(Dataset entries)
--
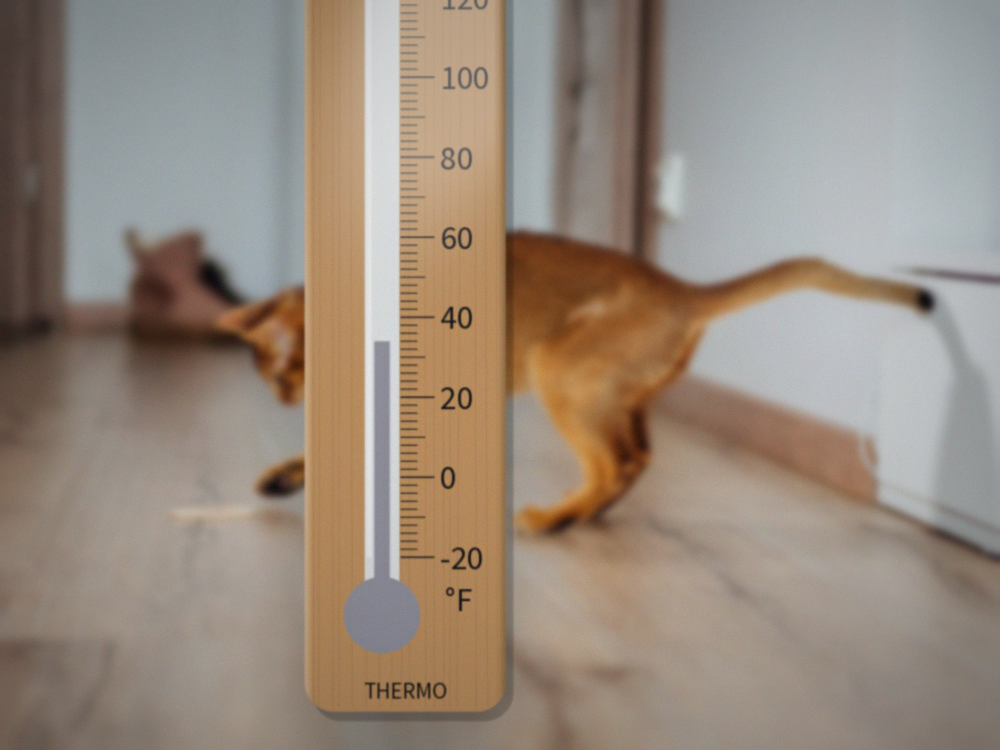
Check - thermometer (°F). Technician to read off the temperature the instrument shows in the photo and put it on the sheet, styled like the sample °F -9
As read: °F 34
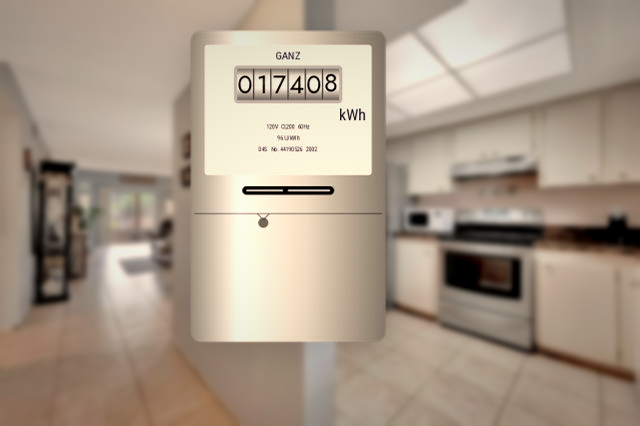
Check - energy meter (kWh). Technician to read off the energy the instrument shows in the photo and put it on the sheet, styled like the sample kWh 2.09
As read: kWh 17408
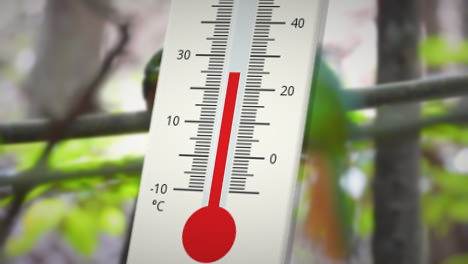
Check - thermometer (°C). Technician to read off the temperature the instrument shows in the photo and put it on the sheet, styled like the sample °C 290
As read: °C 25
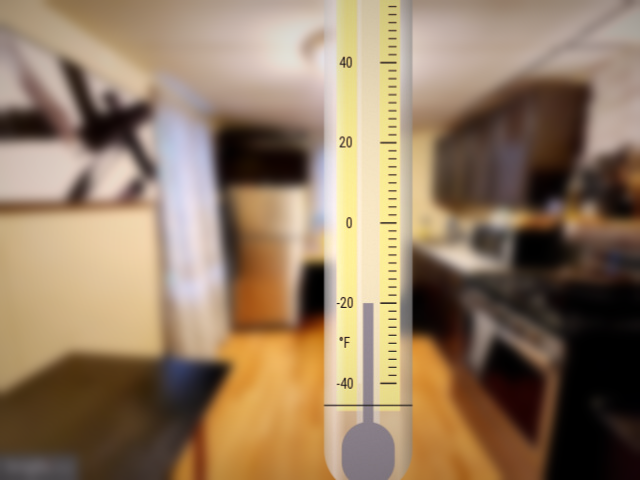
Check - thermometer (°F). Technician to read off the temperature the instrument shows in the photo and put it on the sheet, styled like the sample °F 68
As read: °F -20
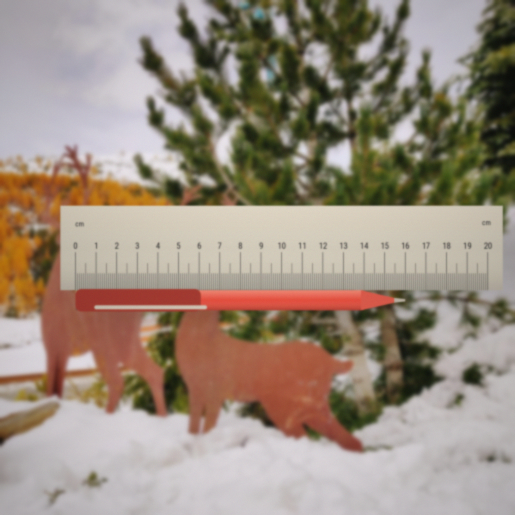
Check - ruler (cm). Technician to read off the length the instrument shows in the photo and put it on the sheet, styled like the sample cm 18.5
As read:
--
→ **Action item**
Extract every line of the listing above that contains the word "sample".

→ **Answer section**
Check - thermometer (°F). Technician to read off the temperature the instrument shows in the photo and put it on the sheet, styled like the sample °F -9
Check - energy meter (kWh). Technician to read off the energy the instrument shows in the photo and put it on the sheet, styled like the sample kWh 2.09
Check - thermometer (°C). Technician to read off the temperature the instrument shows in the photo and put it on the sheet, styled like the sample °C 290
Check - thermometer (°F). Technician to read off the temperature the instrument shows in the photo and put it on the sheet, styled like the sample °F 68
Check - ruler (cm). Technician to read off the length the instrument shows in the photo and put it on the sheet, styled like the sample cm 18.5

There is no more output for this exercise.